[PROBLEM 1]
Answer these questions from the abstract below, marking each answer (a), (b) or (c):
(a) What may the information losses in current decoding algorithms cause?
(b) What is the convolutional auto-encoder trained to do?
(c) Which neural signals were used in the experiments?
[PROBLEM 2]
Translate this sentence from the abstract below into Spanish: "First, a convolutional auto-encoder is trained to bridge the stimuli space and the feature space."
[PROBLEM 3]
Decide whether each statement agrees with the abstract below. Answer yes or no, and quote the words from the abstract that decide it.
(a) Most studies model neural encoding and decoding together.
(b) The normalizing flow builds a bijective transformation between image features and neural signals.
(c) The proposed generative model has three stages.

[EXERCISE PASSAGE]
----

Neural Encoding and Decoding with a Flow-based Invertible Generative Model

Recent studies on visual neural encoding and decoding have made significant progress, benefiting from the latest advances in deep neural networks having powerful representations. However, two challenges remain. First, the current decoding algorithms based on deep generative models always struggle with information losses, which may cause blurry reconstruction. Second, most studies model the neural encoding and decoding processes separately, neglecting the inherent dual relationship between the two tasks. In this paper, we propose a novel neural encoding and decoding method with a two-stage flow-based invertible generative model to tackle the above issues. First, a convolutional auto-encoder is trained to bridge the stimuli space and the feature space. Second, an adversarial cross-modal normalizing flow is trained to build up a bijective transformation between image features and neural signals, with local and global constraints imposed on the latent space to render cross-modal alignment. The method eventually achieves bi-directional generation of visual stimuli and neural responses with a combination of the flow-based generator and the auto-encoder. The flow-based invertible generative model can minimize information losses and unify neural encoding and decoding into a single framework. Experimental results on different neural signals containing spike signals and functional magnetic resonance imaging demonstrate that our model achieves the best comprehensive performance among the comparison models.

----

[DATASET]

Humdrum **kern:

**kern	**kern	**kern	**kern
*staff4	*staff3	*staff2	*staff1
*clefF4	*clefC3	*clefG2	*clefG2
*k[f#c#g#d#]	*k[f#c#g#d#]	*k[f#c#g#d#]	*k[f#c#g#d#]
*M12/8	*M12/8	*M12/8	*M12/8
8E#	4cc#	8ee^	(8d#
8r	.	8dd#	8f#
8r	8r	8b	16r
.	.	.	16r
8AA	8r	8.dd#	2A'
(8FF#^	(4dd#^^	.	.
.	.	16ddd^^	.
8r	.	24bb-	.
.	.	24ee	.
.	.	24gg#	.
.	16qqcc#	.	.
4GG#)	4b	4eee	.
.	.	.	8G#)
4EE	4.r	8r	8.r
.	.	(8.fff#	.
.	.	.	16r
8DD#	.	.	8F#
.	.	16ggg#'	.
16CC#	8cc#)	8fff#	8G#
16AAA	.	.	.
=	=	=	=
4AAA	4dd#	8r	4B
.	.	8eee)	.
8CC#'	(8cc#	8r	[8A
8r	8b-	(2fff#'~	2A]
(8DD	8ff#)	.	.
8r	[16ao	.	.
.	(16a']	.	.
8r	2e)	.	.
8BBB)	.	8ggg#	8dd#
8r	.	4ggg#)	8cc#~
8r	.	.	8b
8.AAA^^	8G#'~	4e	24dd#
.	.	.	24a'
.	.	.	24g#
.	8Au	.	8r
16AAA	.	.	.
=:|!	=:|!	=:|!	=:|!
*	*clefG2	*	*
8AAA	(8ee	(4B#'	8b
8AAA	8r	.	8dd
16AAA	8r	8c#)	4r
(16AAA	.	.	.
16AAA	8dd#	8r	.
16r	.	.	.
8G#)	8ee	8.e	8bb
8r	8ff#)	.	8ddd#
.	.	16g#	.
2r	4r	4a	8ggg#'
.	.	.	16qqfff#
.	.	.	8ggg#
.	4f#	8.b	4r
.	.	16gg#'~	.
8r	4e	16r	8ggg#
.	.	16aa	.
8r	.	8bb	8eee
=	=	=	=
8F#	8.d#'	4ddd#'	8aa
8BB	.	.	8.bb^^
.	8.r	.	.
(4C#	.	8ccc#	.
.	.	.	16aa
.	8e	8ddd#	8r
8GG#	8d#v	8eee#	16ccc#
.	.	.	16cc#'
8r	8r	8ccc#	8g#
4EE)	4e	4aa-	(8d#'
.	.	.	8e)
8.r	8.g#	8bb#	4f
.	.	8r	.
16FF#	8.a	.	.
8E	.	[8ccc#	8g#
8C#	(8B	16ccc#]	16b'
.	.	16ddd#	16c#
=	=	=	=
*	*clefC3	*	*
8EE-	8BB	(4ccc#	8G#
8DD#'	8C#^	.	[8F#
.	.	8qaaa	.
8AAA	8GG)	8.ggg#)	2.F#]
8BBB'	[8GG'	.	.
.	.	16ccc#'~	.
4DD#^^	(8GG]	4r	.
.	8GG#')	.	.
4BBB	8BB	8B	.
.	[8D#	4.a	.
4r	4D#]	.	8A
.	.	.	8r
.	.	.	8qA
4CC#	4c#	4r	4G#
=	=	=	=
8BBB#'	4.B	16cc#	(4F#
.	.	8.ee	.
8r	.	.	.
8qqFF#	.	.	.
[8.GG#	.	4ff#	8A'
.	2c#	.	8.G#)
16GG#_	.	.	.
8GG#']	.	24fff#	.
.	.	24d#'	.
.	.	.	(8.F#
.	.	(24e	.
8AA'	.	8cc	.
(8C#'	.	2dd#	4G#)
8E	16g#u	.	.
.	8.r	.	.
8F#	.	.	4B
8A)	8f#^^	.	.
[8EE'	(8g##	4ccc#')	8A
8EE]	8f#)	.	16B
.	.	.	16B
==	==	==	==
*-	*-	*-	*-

----

[RESPONSE BOX 1]
(a) Blurry reconstruction.
(b) It is trained to bridge the stimuli space and the feature space.
(c) Spike signals and functional magnetic resonance imaging.

[RESPONSE BOX 2]
En primer lugar, se entrena un autocodificador convolucional para conectar el espacio de los estímulos y el espacio de las características.

[RESPONSE BOX 3]
(a) No: "most studies model the neural encoding and decoding processes separately"
(b) Yes: "build up a bijective transformation between image features and neural signals"
(c) No: "a two-stage flow-based invertible generative model"